Presentation by Interested Parties
Ms Alice Blacker, representing the local residents said that:
· There was local support for the new venture, which was coupled with concern as there had been ten years of bad dealings with the Cambria Pub.
· It was hoped that by agreeing necessary parameters, they could start on the best footing possible, without vague language on conditions.
· This was a quiet residential area with few businesses. A sound limiter was standard to other premises’ license application, and should apply not just to a function room, but the entire pub.
· In relation to closing windows, it was not just music that carries, but people talking as they leave the premises which had a big impact.
· World Health Organisation (WHO) guidelines offered a 23:00 closing, but that did not seem appropriate for children sleeping nearby due to disruptive noise generated and 22:00 close time, as used by the Trinity Arms, seemed more reasonable.
· Concern was raised about the need for measures to limit people and smokers from congregating outside.
Mr Andy Long, a local resident, said that:
· He was a resident living in proximity to the pub and had had conversations with five different landlords over the years.
· The corporate distinction was not helpful.
· Mr Long attended the hearing on the 22 June 2010 and the conditions agreed encompassed the installation of a noise limiter and that the windows would be closed. To allow the closed windows, an air conditioner was to be installed and these conditions were never met.
· The disruptive noise coming from the pub was from people, not necessarily music.
Mr Mark Panton, a local resident, said:
· He agreed with the point raised by Ms Alice Blacker, that the outside area should be closed before 23:00.
· Patrons would be attracted after drinking in Ruskin Park.
· It was important to have conditions written down to agree on, not based on ‘common sense’.
· A standard noise limiter should be installed to monitor background music.
· People tend to stand outside for a while after close and there was a need for a dispersal policy.
In response to questions from Objectors and Members, the applicant confirmed:
· In terms of management of the site, the new operation was at a high level and 55% of sales would be made with food, which meant a new profile of customer who would be often from immediate area.
· Staff would ensure people would be dispersed when leaving the premises and reminded this was a residential area.
· The General Manager would live on the premises.
The applicant agreed that windows could be closed by 21:00 to manage the issues related to general noise and a limit of 22:00 be imposed on the outside area.
Adjournment and Decision
At 22:30, the Sub-Committee withdrew from the meeting together with the legal advisor and clerk to deliberate in private.
The Sub-Committee had heard and considered representations from local residents. Legal advice was given to the Sub-Committee on the options open to them and the need for any decision to be proportionate.
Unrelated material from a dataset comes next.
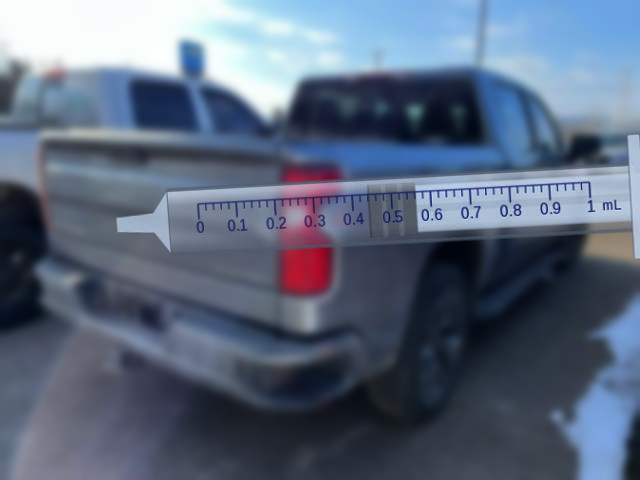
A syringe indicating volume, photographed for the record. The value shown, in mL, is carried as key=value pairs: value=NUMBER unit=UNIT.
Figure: value=0.44 unit=mL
The Sub-Committee decided to grant the variation application subject to the two modified conditions that were agreed to by the applicant below:
The Sub-Committee welcomed that the applicant agreed to the conditions in view of concerns of the residents.
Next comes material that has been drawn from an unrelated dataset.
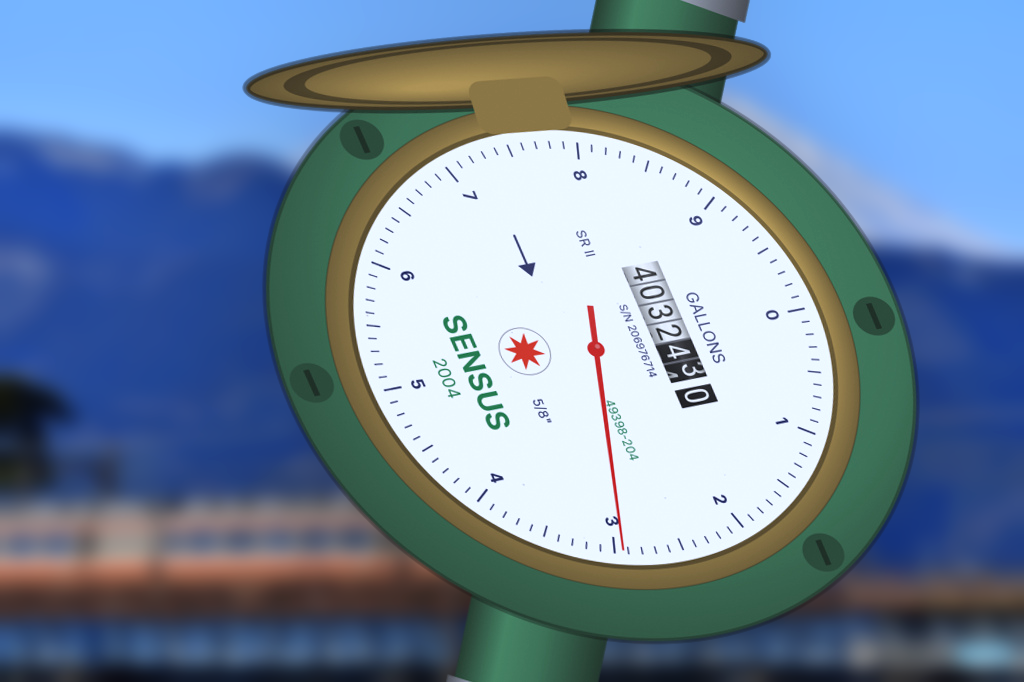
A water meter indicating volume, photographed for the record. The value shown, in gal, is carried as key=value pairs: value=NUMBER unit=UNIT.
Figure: value=4032432.9 unit=gal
The Sub-Committee acknowledged the applicant was a distinct break from the issues of the past, but the problem with the past was a potential confusion with the rules and felt that the small provisions were in line with the local area and promoted the Licensing Objectives.
RESOLVED: To grant the variation application subject to the conditions as outlined above.
Announcement of Decision
Members returned to the meeting and the Chair informed those present of the decision to grant the variation to the license and provided reasons for the decision as outlined above. The Sub-Committee had considered all the options available to them and ultimately felt that the conditions met the concerns which had been raised. The Chair confirmed that written notification of the decision would be sent in due course.